What to produce: Beginning at the line containing "products and simulations", repeat each line below exactly up to and including the line containing "косинусным методом уменьшенного". Do not repeat the pictures.

Provided data:
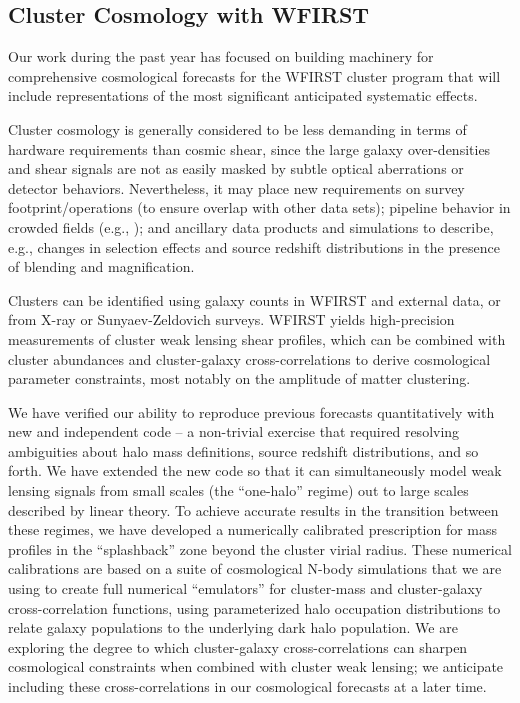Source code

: \subsection{Cluster Cosmology with WFIRST}

\begin{summaryii}
Our work during the past year has focused on building machinery
for comprehensive cosmological forecasts for the WFIRST cluster
program that will include representations of the most significant
anticipated systematic effects.
\end{summaryii}

Cluster cosmology is generally considered to be less demanding in terms of
hardware requirements than cosmic shear, since the large galaxy over-densities
and shear signals are not as easily masked by subtle optical aberrations or
detector behaviors. Nevertheless, it may place new requirements on survey
footprint/operations (to ensure overlap with other data sets); pipeline behavior
in crowded fields (e.g., \cite{2015MNRAS.449.1259S}); and ancillary data
products and simulations to describe, e.g., changes in selection effects and
source redshift distributions in the presence of blending and magnification.

 Clusters can be identified
 using galaxy counts in WFIRST and external data, or from X-ray or
 Sunyaev-Zeldovich surveys.  WFIRST yields high-precision measurements of
 cluster weak lensing shear profiles, which can be combined with cluster
 abundances and cluster-galaxy cross-correlations to derive cosmological
 parameter constraints, most notably on the amplitude of matter clustering.

We have verified our ability to reproduce previous forecasts quantitatively with
new and independent code -- a non-trivial exercise that required resolving
ambiguities about halo mass definitions, source redshift distributions, and so
forth. We have extended the new code so that it can simultaneously model weak
lensing signals from small scales (the ``one-halo'' regime) out to large scales
described by linear theory. To achieve accurate results in the transition
between these regimes, we have developed a numerically calibrated prescription
for mass profiles in the ``splashback'' zone beyond the cluster virial radius.
These numerical calibrations are based on a suite of cosmological N-body
simulations that we are using to create full numerical ``emulators'' for
cluster-mass and cluster-galaxy cross-correlation functions, using parameterized
halo occupation distributions to relate galaxy populations to the underlying
dark halo population. We are exploring the degree to which cluster-galaxy
cross-correlations can sharpen cosmological constraints when combined with
cluster weak lensing; we anticipate including these cross-correlations in our
cosmological forecasts at a later time.

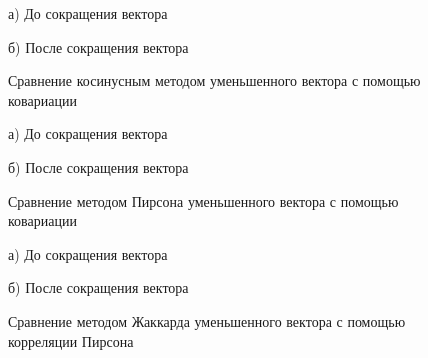 \begin{figure}[H]
    \begin{minipage}[H]{0.5\linewidth}
        а) До сокращения вектора 
    \end{minipage}
    \begin{minipage}[H]{0.5\linewidth}
        б) После сокращения вектора 
    \end{minipage}
    \caption{Сравнение косинусным методом уменьшенного вектора с помощью ковариации}
    \label{fig:heatmapCovCos}
\end{figure}

\begin{figure}[H]
    \begin{minipage}[H]{0.5\linewidth}
        а) До сокращения вектора 
    \end{minipage}
    \begin{minipage}[H]{0.5\linewidth}
        б) После сокращения вектора 
    \end{minipage}
    \caption{Сравнение методом Пирсона уменьшенного вектора с помощью ковариации}
    \label{fig:heatmapCovPear}
\end{figure}

\begin{figure}[H]
    \begin{minipage}[H]{0.5\linewidth}
        а) До сокращения вектора 
    \end{minipage}
    \begin{minipage}[H]{0.5\linewidth}
        б) После сокращения вектора 
    \end{minipage}
    \caption{Сравнение методом Жаккарда уменьшенного вектора с помощью корреляции Пирсона}
    \label{fig:heatmapPearJac}
\end{figure}

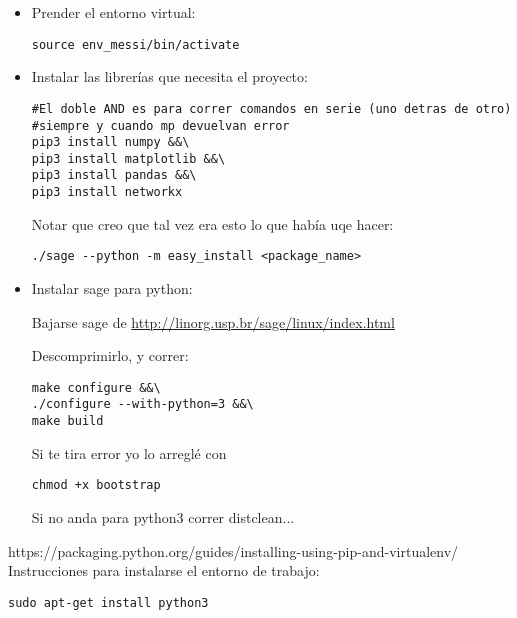 \documentclass[10pt,a4paper]{report}
\begin{document}
\begin{itemize}
\item Prender el entorno virtual:

\begin{lstlisting}
source env_messi/bin/activate
\end{lstlisting}

\item Instalar las librerías que necesita el proyecto:

\begin{lstlisting}
#El doble AND es para correr comandos en serie (uno detras de otro)
#siempre y cuando mp devuelvan error
pip3 install numpy &&\
pip3 install matplotlib &&\
pip3 install pandas &&\
pip3 install networkx
\end{lstlisting}

Notar que creo que tal vez era esto lo que había uqe hacer:

\begin{lstlisting}
./sage --python -m easy_install <package_name>
\end{lstlisting}

\item Instalar sage para python:

Bajarse sage de \url{http://linorg.usp.br/sage/linux/index.html}

Descomprimirlo, y correr:

\begin{lstlisting}
make configure &&\
./configure --with-python=3 &&\
make build
\end{lstlisting}

Si te tira error  yo lo arreglé con

\begin{lstlisting}
chmod +x bootstrap
\end{lstlisting}

Si no anda para python3 correr distclean...

\end{itemize}



https://packaging.python.org/guides/installing-using-pip-and-virtualenv/
Instrucciones para instalarse el entorno de trabajo:


\begin{lstlisting}
sudo apt-get install python3
\end{lstlisting}
\end{document}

Reply to the task:
products and simulations to describe, e.g., changes in selection effects and
source redshift distributions in the presence of blending and magnification.

 Clusters can be identified
 using galaxy counts in WFIRST and external data, or from X-ray or
 Sunyaev-Zeldovich surveys.  WFIRST yields high-precision measurements of
 cluster weak lensing shear profiles, which can be combined with cluster
 abundances and cluster-galaxy cross-correlations to derive cosmological
 parameter constraints, most notably on the amplitude of matter clustering.

We have verified our ability to reproduce previous forecasts quantitatively with
new and independent code -- a non-trivial exercise that required resolving
ambiguities about halo mass definitions, source redshift distributions, and so
forth. We have extended the new code so that it can simultaneously model weak
lensing signals from small scales (the ``one-halo'' regime) out to large scales
described by linear theory. To achieve accurate results in the transition
between these regimes, we have developed a numerically calibrated prescription
for mass profiles in the ``splashback'' zone beyond the cluster virial radius.
These numerical calibrations are based on a suite of cosmological N-body
simulations that we are using to create full numerical ``emulators'' for
cluster-mass and cluster-galaxy cross-correlation functions, using parameterized
halo occupation distributions to relate galaxy populations to the underlying
dark halo population. We are exploring the degree to which cluster-galaxy
cross-correlations can sharpen cosmological constraints when combined with
cluster weak lensing; we anticipate including these cross-correlations in our
cosmological forecasts at a later time.

 \begin{figure}[H]
    \begin{minipage}[H]{0.5\linewidth}
        а) До сокращения вектора 
    \end{minipage}
    \begin{minipage}[H]{0.5\linewidth}
        б) После сокращения вектора 
    \end{minipage}
    \caption{Сравнение косинусным методом уменьшенного вектора с помощью ковариации}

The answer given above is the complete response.